[REQUIRED WORK]
Please work out how many lines below contain the word "moveTo", and reply with only that number.

[DATA RECORDS]
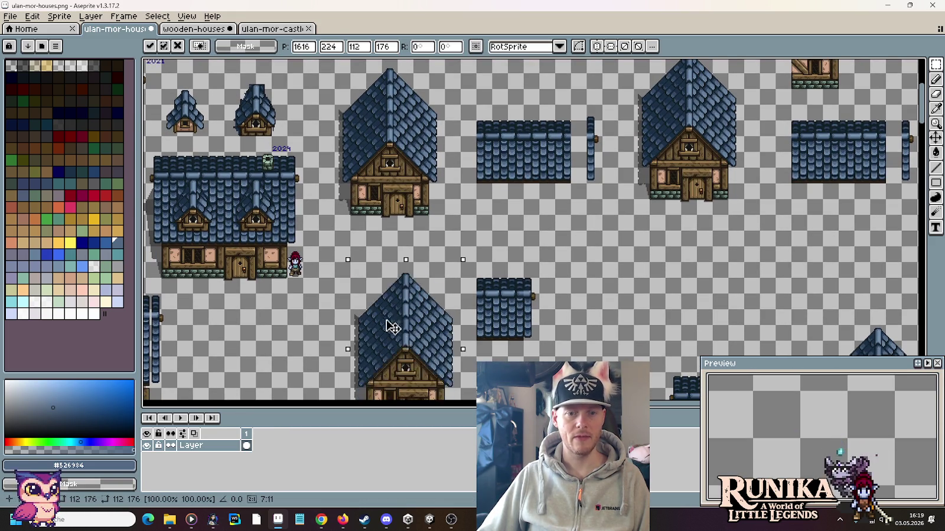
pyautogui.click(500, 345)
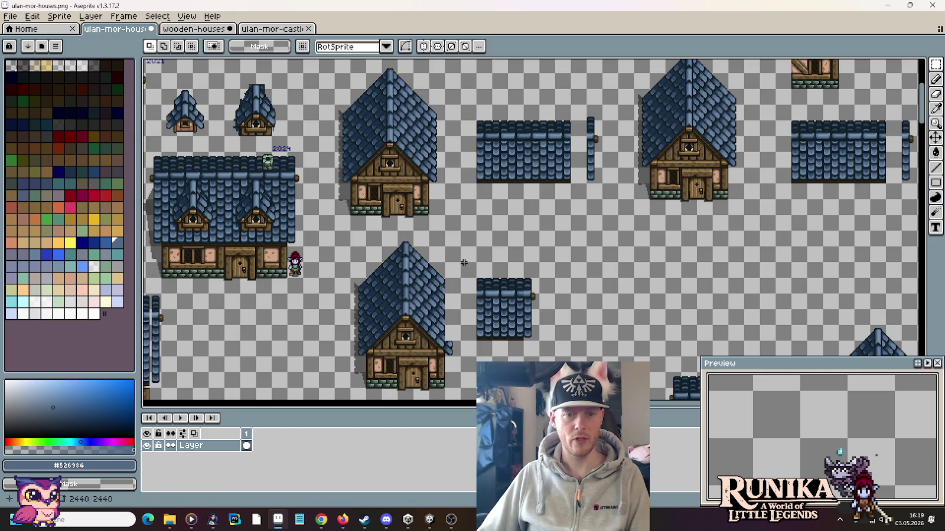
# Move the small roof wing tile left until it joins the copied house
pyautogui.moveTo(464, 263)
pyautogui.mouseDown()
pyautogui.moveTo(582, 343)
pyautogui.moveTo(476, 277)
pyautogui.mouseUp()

[SOLUTION TO THIS PROBLEM]
3